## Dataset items
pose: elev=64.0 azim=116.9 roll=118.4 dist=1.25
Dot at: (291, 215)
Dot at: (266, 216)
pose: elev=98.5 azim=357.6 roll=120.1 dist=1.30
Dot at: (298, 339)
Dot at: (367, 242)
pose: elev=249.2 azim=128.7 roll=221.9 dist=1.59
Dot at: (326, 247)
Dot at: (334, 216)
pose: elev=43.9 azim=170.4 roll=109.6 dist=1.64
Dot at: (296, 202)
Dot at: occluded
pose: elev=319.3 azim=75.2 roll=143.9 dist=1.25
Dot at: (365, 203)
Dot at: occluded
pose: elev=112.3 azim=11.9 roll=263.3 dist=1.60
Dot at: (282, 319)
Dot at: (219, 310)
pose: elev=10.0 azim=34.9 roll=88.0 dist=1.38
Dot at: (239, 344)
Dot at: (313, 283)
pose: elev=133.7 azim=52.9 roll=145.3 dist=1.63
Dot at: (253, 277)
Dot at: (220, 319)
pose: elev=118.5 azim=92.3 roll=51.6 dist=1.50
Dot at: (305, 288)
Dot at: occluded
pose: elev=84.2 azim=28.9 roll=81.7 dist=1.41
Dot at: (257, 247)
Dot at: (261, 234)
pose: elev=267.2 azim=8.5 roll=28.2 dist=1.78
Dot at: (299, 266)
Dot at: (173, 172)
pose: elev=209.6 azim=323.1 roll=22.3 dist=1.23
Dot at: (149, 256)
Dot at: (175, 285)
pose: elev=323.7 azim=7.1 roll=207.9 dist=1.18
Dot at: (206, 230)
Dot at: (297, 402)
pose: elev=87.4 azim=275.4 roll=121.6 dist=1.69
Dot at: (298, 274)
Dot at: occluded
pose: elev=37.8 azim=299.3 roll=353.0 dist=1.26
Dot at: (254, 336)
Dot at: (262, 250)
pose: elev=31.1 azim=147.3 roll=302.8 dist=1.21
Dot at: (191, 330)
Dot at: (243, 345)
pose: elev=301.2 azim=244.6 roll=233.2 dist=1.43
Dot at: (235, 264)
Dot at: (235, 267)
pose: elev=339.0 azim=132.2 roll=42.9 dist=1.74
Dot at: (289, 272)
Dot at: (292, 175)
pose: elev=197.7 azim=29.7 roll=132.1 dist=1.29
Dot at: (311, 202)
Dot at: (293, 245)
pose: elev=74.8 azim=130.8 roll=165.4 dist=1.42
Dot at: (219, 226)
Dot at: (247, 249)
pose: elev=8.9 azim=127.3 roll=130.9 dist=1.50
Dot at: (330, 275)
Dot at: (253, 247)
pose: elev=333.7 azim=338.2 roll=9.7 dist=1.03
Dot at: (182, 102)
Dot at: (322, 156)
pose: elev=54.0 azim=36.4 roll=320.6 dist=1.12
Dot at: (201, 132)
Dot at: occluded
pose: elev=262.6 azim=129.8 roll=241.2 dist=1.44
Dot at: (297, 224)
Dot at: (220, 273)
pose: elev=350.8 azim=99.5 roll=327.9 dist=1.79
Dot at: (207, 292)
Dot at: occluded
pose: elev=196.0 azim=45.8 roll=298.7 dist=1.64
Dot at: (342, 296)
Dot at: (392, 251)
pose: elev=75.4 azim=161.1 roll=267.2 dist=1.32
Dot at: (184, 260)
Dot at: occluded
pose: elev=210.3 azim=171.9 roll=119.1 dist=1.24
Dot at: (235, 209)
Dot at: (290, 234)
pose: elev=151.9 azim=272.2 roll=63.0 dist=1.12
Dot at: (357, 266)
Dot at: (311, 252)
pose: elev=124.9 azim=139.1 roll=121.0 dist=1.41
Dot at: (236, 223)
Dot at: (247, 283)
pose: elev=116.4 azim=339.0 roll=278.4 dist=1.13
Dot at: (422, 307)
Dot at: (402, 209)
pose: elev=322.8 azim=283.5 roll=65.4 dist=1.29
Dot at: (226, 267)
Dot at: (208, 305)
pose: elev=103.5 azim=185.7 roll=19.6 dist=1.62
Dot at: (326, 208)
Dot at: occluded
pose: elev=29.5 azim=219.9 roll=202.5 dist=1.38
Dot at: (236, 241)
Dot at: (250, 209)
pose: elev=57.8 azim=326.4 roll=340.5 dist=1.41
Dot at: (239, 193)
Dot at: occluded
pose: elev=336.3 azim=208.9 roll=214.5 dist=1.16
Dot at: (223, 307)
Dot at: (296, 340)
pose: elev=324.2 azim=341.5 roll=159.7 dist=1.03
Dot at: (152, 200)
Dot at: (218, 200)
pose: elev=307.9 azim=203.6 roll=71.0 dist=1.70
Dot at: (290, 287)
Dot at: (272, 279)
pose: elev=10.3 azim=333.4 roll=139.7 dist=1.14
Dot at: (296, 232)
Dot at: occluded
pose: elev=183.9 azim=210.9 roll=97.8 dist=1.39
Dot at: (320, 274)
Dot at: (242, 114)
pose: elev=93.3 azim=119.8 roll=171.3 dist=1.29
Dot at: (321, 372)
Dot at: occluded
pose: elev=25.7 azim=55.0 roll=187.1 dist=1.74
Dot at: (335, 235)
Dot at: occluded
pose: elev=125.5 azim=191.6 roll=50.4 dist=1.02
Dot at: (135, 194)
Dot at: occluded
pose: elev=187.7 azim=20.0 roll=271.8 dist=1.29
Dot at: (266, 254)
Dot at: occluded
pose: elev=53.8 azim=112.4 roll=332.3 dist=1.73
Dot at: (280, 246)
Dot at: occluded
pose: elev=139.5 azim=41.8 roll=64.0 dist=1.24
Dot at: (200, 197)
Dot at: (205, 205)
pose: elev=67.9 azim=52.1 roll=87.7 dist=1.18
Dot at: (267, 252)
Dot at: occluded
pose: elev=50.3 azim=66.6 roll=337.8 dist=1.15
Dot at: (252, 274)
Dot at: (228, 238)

## What you have to do
Update the stretch from the line containing "pose: elev=139.5 azim=41.8" through the end of the records by replacing "pose" with "view", leaving everything else unchanged.

## Task result
view: elev=139.5 azim=41.8 roll=64.0 dist=1.24
Dot at: (200, 197)
Dot at: (205, 205)
view: elev=67.9 azim=52.1 roll=87.7 dist=1.18
Dot at: (267, 252)
Dot at: occluded
view: elev=50.3 azim=66.6 roll=337.8 dist=1.15
Dot at: (252, 274)
Dot at: (228, 238)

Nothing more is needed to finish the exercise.